GUEST COLUMN:
Solar: ‘CSU will lose money’
By Dick Standaert

       (Editor's note: The column below is an edited version of a presentation by Standaert, a Westside resident, at the City Council hearing April 9 on Springs Utilities establishing a 20-year Community Solar Garden Bill Credit program. Council later approved the measure.)
      
       It appears that City Council is about to approve a $23 million deal that will require Colorado Springs Utilities (CSU) to purchase electricity generated by new solar gardens for 16 cents per kilowatt hour when CSU can produce comparable power from its existing coal and natural gas plants for 2-3 cents per kilowatt hour and purchase it on the open market for about 3.5 cents. At the present time, CSU sells electricity to residential ratepayers for about 11 cents per kilowatt hour, and about 4.5 cents per kilowatt hour to large businesses and industrial users. If council approves the solar garden expansion, CSU will lose money on every solar garden transaction and electricity rates will have to go up for all customers.
       The solar garden program exists because certain customers want a portion or all of their electricity generated by wind or solar but they aren't willing to buy it for what it costs.
       Solar vendors want a subsidized solar garden program because they can't produce electricity for what it's worth in a competitive market.
       City Council appears ready to jump and commit ratepayers to a deal that will subsidize the customers and solar vendors. The deal is so good that the customers are being told by the solar vendors that their electricity costs will go down and their payout will be about 13 years. The solar vendors will use a federal subsidy and proceeds from the sale of solar panels to produce a return on their investment. The solar customers and the vendors are guaranteed a profit. CSU will be forced to increase electricity rates on all ratepayers to pay for the handout.
       None of this is necessary.
       CSU has about 200 megawatts of excess generating capacity and can meet any anticipated peak load. Based on its 20-year strategic and tactical plan - the 2012 Electric Integrated Resource Plan (EIRP) - CSU will not need any additions to its base-load capacity until 2025.
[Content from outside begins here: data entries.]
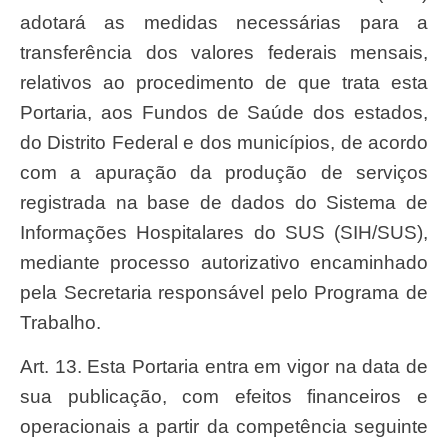
adotará as medidas necessárias para a
transferência dos valores federais mensais,
relativos ao procedimento de que trata esta
Portaria, aos Fundos de Saúde dos estados,
do Distrito Federal e dos municípios, de acordo
com a apuração da produção de serviços
registrada na base de dados do Sistema de
Informações Hospitalares do SUS (SIH/SUS),
mediante processo autorizativo encaminhado
pela Secretaria responsável pelo Programa de
Trabalho.
Art. 13. Esta Portaria entra em vigor na data de
sua publicação, com efeitos financeiros e
operacionais a partir da competência seguinte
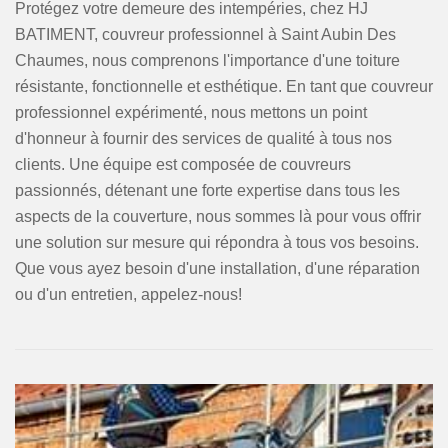
Protégez votre demeure des intempéries, chez HJ
BATIMENT, couvreur professionnel à Saint Aubin Des
Chaumes, nous comprenons l'importance d'une toiture
résistante, fonctionnelle et esthétique. En tant que couvreur
professionnel expérimenté, nous mettons un point
d'honneur à fournir des services de qualité à tous nos
clients. Une équipe est composée de couvreurs
passionnés, détenant une forte expertise dans tous les
aspects de la couverture, nous sommes là pour vous offrir
une solution sur mesure qui répondra à tous vos besoins.
Que vous ayez besoin d'une installation, d'une réparation
ou d'un entretien, appelez-nous!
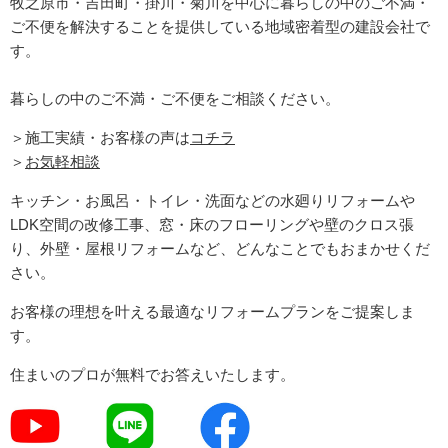
牧之原市・吉田町
・掛川・菊川
を中心に暮らしの中のご不満・
ご不便を解決することを提供している地域密着型の建設会社で
す。
暮らしの中のご不満・ご不便をご相談ください。
＞施工実績・お客様の声は
コチラ
＞
お気軽相談
キッチン・お風呂・トイレ・洗面などの水廻りリフォームや
LDK空間の改修工事、窓・床のフローリングや壁のクロス張
り、外壁・屋根リフォームなど、どんなことでもおまかせくだ
さい。
お客様の理想を叶える最適なリフォームプランをご提案しま
す。
住まいのプロが無料でお答えいたします。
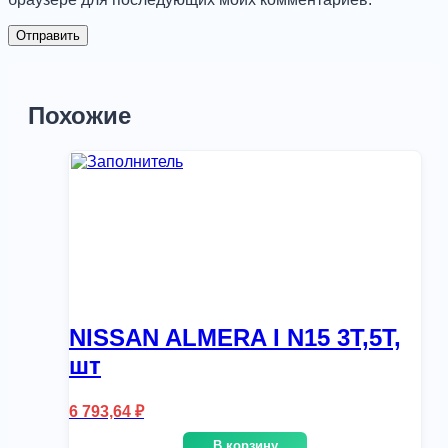
Похожие
NISSAN ALMERA I N15 3T,5T,
шт
6 793,64
₽
В корзину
       CSU has, and will meet, the mandated renewable portfolio standards that 10 percent of the electricity it generates by 2020 and beyond, until 2022, will be without the addition of any more renewables.
       The EIRP delayed including solar until 2023 in all but one of the portfolios. That one, which included solar, had 25 percent higher costs than the least-cost portfolio. Solar is too expensive to compete against less costly methods of generating electricity.
       Other than the financial impact, the 10 megawatt program will be insignificant in CSU's generating portfolio. The solar garden program will only provide about 0.4 percent of the electricity consumed by CSU customers.
       The proposed bill-credit program is the only scenario that has been presented. This program appears to have been reached without any bid process, no free-market alternatives and no input from ratepayers. We don't know how much money is being left on the table or what alternatives are possible. Unlike the EIRP process, this program lacks transparency, financial rigor and a defensible recommendation.
       Expanding the solar garden program, along with this rate schedule change, will enable a relatively few individuals, businesses and institutions to profit at the expense of all ratepayers. Instead of benefitting all, the city-owned utility will pick winners and losers. Instead of applying the least-cost principle to manage CSU, it appears that unnecessary cost increases may be approved.